The good news was that almost everyone, except the slaves, had plenty to eat, although the diet depended heavily on salted meat (usually pork) washed down with whiskey made from corn. Americans took immense pride in how much they could eat, how fast they could eat it, and at the amount of salt and of animal fat that they could consume.

By law, a married woman was a “femme covert,” which meant subordination to her husband, who owned any property that she brought into the marriage. Married women could not sue or be sued in the courts. They could not draft wills, make contracts, or buy and sell property. If they earned any wage, the money legally belonged to their husbands. Even if a husband absconded for a time, his wife remained bound by coverture, and so he could claim any business she conducted or money she earned during his absence.

It was more than law and custom that denied women political and social equality; it was also the long and exhausting work that left them little time and energy. Women tended chickens, milked cows, made meals for their large families, and cleaned houses that kept filling with dirt trekked in from the fields. They had to make by hand most of the clothing worn by the family and wash that clothing by hand with soap they also had to make from scratch. Because there was virtually no artificial birth control, married women spent the first fifteen to twenty years of their marriages either pregnant or nursing.

But the Revolution did generate some new ideas that began, very slowly, to open new opportunities for women to escape the constrictions of the traditional household. Abigail Adams and other thoughtful women articulated a new concept of women as Republican mothers. They noted that the republic depended on a virtuous citizenry of men. Virtue meant an ability to put the public good ahead of self-interest. Women noted that a young man’s character depended on his rearing by his mother, who instilled the values of virtue. In 1791, Judith Sargent Murray wrote that God had “assigned the care of making the first impressions on the infant minds of the whole human race, a trust of more importance than the government of provinces and the marshaling of armies.”

Republican motherhood offered a larger place for women in society, but it also reinforced their domestic position. The promoters of Republican motherhood continued to think that women should only work in and around the home. Rather than seek the right to vote, they primarily wanted respect for their contributions to their families. Consequently, women claimed a right and a duty to speak out on public issues that affected their children, so that they could better raise virtuous sons. To that end, they sought greater legal protections from abusive and drunken husbands, and eventually the right to own property and to speak in public.

The Contentious Issue of Slavery

In 1776, slavery was legal and present in every state, but far more slaves lived in the South, where they had become essential to the plantation economy. Raising tobacco, rice, and indigo depended on slave labor. Cotton joined that list after 1793, when Eli Whitney invented his cotton gin, which improved ten-fold over hand labor the pace of removing seed husks from the cotton balls. Thereafter cotton cultivation and slavery expanded rapidly in tandem across the South.

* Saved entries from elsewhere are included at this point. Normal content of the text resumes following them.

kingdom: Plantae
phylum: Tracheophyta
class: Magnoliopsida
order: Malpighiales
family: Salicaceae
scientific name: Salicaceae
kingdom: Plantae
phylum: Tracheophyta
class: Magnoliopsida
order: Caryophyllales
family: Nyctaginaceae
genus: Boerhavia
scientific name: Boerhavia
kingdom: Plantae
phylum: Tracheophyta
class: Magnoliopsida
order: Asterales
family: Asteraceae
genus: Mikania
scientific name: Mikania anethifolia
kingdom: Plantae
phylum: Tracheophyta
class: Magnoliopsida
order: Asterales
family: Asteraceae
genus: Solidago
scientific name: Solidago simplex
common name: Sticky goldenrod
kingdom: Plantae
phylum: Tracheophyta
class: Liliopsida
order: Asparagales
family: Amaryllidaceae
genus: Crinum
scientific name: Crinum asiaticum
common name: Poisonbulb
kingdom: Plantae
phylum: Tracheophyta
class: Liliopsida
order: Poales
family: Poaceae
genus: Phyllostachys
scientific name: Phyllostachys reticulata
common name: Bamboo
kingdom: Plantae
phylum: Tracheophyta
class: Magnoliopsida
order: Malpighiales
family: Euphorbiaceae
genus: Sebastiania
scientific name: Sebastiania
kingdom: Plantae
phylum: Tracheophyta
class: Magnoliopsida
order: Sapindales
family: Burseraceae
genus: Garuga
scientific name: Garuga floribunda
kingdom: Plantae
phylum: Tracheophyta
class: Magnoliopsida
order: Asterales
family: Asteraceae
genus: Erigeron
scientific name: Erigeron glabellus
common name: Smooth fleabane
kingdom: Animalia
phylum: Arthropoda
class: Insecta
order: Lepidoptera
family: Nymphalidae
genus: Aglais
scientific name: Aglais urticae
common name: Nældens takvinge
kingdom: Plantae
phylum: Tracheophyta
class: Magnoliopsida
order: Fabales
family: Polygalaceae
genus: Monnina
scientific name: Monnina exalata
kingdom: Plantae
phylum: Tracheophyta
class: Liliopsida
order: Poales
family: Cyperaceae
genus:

The Revolution led some leaders, including Jefferson, Madison, and Washington, to discern the hypocrisy of preaching liberty while practicing slavery, but they felt stymied by the economic importance and political popularity of slavery to most white southerners. The founders recognized that the southern states would accept no union without at least implicit protections for slavery—a position embraced by the federal Constitution. Congress did bar slavery in the Northwest Territory (north of the Ohio River), but allowed it in the Southwest Territory. Congress also abolished the importation of slaves from abroad, but did not do so until 1807. The federal government did nothing to stem the much larger interstate trade in slaves and had no authority to abolish slavery in the states.